Im not proposing that. I'm saying the HOST machine would be getting
entropy from egd, directly into qemu. That entropy comes out of the
guests /dev/hwrng.

I can see value there too - the hosts /dev/random pool cannot be
compromised by the guest OS. But nothings stopping you specifying
/dev/random as qemus entropy source.

> But the main issue is below.  On all host systems I have access to,
> there is _no_ entropy available from egd/rngd...

I have no system here with that hardware either - however I had access
(via an ssh tunnel) to another machine that did have it, and could feed
qemu direct from that stream. qemu spoke egd over the tunnel, and fed
the guests /dev/hwrng. The guest was passing FIPS tests at the same
speed the hardware could produce entropy.
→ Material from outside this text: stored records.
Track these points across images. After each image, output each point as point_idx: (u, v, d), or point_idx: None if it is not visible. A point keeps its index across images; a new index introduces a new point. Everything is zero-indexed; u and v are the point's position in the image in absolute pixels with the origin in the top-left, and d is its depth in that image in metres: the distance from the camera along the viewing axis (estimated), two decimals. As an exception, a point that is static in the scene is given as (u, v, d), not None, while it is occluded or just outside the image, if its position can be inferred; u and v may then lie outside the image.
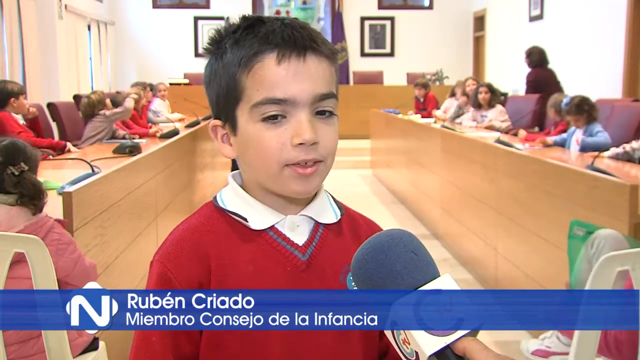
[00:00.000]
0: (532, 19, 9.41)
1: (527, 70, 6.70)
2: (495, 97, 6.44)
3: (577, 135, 4.29)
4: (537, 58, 6.63)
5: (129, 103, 5.41)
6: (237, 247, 0.88)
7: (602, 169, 2.95)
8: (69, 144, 4.57)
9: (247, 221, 0.89)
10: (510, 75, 9.91)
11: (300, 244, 0.90)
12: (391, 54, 12.65)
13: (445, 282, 0.72)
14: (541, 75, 6.55)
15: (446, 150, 5.16)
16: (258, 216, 0.90)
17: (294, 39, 0.85)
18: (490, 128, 5.98)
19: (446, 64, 11.69)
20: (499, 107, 6.38)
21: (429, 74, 11.06)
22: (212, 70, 0.90)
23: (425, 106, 8.40)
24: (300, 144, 0.84)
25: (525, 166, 3.48)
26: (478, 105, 6.48)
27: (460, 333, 0.69)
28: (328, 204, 0.95)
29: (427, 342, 0.69)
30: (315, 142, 0.85)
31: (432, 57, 12.08)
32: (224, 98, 0.89)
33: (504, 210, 3.74)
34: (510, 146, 3.98)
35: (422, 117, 7.34)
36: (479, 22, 12.04)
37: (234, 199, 0.92)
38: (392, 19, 12.58)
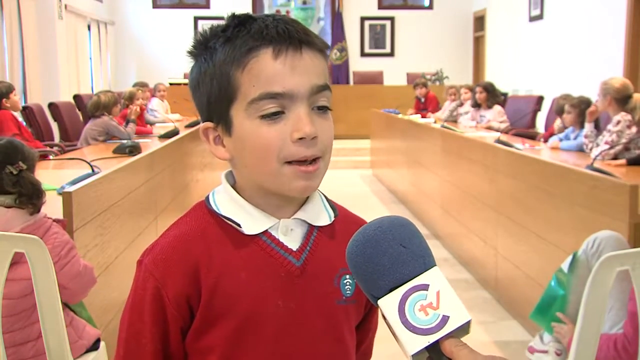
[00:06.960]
0: (532, 19, 9.41)
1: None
2: (494, 97, 6.43)
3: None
4: None
5: (131, 129, 5.40)
6: (229, 253, 0.87)
7: (602, 169, 2.95)
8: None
9: (241, 227, 0.87)
10: (510, 75, 9.91)
11: (294, 249, 0.88)
12: (391, 54, 12.66)
13: (432, 276, 0.68)
14: None
15: (446, 150, 5.15)
16: (251, 220, 0.88)
17: (289, 33, 0.83)
18: (489, 129, 5.97)
19: (446, 64, 11.70)
20: (497, 107, 6.37)
21: (429, 74, 11.07)
22: (200, 72, 0.88)
23: (426, 106, 8.40)
24: (301, 138, 0.83)
25: (525, 166, 3.47)
26: (477, 105, 6.49)
27: (445, 331, 0.65)
28: (322, 206, 0.94)
29: (409, 340, 0.66)
30: (315, 136, 0.83)
31: (432, 57, 12.08)
32: (216, 98, 0.86)
33: (504, 210, 3.74)
34: (510, 146, 3.97)
35: (422, 117, 7.34)
36: (479, 22, 12.04)
37: (227, 202, 0.90)
38: (392, 19, 12.59)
Are you suggesting that I
should have fed the hosts entropy pool (via RNGD) and then fed that to
the guest ia qemu? why?

>> Since we need this on hosts without /dev/random anyway, I dont see why
>> we would need to deliberately cripple qemu on linux hosts...
>
> The lack of option is crippling qemu on linux hosts which don't run egd.

Sorry, what?

> Which hosts are those?  Well, I've just checked five live systems,
> four servers and one laptop, running:
> 
>     Ubuntu 9.10 (Karmic)  - no egd running, no rngd running
>     Ubuntu 9.04 (Jaunty)  - no egd running, no rngd running
>     Debian 4.0 (Etch)     - no egd running, no rngd running

apt-get install rng-tools

>     CentOS 4.0            - no egd running, no rngd running
>     RHEL 4.0              - no egd running, no rngd running

Presumably one can install rngd easily on these systems too.

I have a machine here that is not running X - does that make X worthless?

> So if I understand right, the virtio-rng host driver won't work on any
> host system I have access to?  Is that correct?

No, because it is just as happy reading raw data from /dev/random as it
it to speak EGD protocol over a socket. Have you actually tried the patch?